Estragga dall'estratto sulla Parigi-Roubaix 2026 il passo che comincia con "Parigi-Roubaix 2026: Mathieu, Tadej" e si conclude con "Team Emirates XRG)", riportandolo senza alcuna modifica.

(Estratto):
= = = = = = =

Parigi-Roubaix 2026: Mathieu, Tadej e altri otto
La voglia di poker di Mathieu van der Poel; il desiderio di Tadej Pogačar di vincere l’unica grande gara che gli manca; il sogno di Filippo Ganna e Mads Pedersen di conquistare la prima Monumento in carriera.
Questi sono solo alcuni dei motivi di interesse dell’edizione numero 123 della Parigi-Roubaix, che ci farà compagnia domenica 12 aprile e che porterà i corridori da Compiègne (a nord di Parigi) al velodromo di Roubaix dopo 258.3 km infarciti di 30 settori di pavé.
I 10 atleti più attesi
Tadej Pogačar (UAE Team Emirates XRG)
Trionfatore quest’anno a Strade Bianche, Milano-Sanremo e Giro delle Fiandre, lo sloveno è alla seconda presenza nella Regina delle Classiche e spera di migliorare il secondo posto del 2025.
Mathieu van der Poel (Alpecin-Deceuninck)

= = = = = = =

(Informazioni estratte):
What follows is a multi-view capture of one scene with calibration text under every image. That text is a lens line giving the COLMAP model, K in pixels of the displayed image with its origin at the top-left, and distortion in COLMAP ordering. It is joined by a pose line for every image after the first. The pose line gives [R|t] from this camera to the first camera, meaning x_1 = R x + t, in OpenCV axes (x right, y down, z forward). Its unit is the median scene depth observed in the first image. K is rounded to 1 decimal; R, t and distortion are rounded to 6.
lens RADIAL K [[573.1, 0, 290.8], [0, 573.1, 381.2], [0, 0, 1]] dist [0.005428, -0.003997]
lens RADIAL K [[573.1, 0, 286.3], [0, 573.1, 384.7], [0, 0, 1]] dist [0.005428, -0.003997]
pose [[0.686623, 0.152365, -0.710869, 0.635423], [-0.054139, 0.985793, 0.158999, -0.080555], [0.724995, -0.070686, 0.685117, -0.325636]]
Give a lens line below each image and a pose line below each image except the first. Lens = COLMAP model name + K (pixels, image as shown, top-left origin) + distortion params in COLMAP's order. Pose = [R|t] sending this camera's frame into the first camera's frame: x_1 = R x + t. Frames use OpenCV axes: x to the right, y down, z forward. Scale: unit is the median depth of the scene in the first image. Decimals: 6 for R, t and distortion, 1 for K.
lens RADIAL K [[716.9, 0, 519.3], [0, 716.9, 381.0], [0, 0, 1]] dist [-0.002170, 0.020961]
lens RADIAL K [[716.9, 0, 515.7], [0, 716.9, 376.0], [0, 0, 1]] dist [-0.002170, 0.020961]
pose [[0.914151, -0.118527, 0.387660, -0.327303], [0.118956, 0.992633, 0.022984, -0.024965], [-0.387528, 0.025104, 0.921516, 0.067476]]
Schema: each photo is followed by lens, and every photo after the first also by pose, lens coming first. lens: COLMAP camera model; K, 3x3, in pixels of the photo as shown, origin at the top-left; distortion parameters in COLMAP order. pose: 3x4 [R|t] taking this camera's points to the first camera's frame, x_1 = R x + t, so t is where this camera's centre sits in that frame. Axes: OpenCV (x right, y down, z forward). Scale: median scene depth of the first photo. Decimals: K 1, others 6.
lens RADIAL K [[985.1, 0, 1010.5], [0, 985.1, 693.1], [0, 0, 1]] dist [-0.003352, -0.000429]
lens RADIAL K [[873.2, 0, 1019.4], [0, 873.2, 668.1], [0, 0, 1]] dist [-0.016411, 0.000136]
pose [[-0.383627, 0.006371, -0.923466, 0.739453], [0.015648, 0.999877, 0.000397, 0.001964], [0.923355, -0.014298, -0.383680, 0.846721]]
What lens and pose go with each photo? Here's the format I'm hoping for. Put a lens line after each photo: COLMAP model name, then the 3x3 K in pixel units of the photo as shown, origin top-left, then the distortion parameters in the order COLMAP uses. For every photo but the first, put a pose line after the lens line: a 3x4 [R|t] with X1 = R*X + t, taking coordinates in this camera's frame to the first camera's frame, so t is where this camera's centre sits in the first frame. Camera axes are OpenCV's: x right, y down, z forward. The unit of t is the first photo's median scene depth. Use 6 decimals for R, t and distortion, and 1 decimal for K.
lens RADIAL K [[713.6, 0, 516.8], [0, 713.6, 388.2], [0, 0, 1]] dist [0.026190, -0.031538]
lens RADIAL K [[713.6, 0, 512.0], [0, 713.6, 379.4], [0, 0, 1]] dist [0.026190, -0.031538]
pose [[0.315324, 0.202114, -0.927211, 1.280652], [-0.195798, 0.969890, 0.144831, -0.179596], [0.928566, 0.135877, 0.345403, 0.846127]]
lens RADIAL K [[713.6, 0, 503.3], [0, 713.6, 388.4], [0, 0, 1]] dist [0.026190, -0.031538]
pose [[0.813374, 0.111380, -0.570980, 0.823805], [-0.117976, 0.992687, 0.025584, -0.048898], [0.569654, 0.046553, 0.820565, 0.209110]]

= = = = = = =

(Compito svolto):
Parigi-Roubaix 2026: Mathieu, Tadej e altri otto
La voglia di poker di Mathieu van der Poel; il desiderio di Tadej Pogačar di vincere l’unica grande gara che gli manca; il sogno di Filippo Ganna e Mads Pedersen di conquistare la prima Monumento in carriera.
Questi sono solo alcuni dei motivi di interesse dell’edizione numero 123 della Parigi-Roubaix, che ci farà compagnia domenica 12 aprile e che porterà i corridori da Compiègne (a nord di Parigi) al velodromo di Roubaix dopo 258.3 km infarciti di 30 settori di pavé.
I 10 atleti più attesi
Tadej Pogačar (UAE Team Emirates XRG)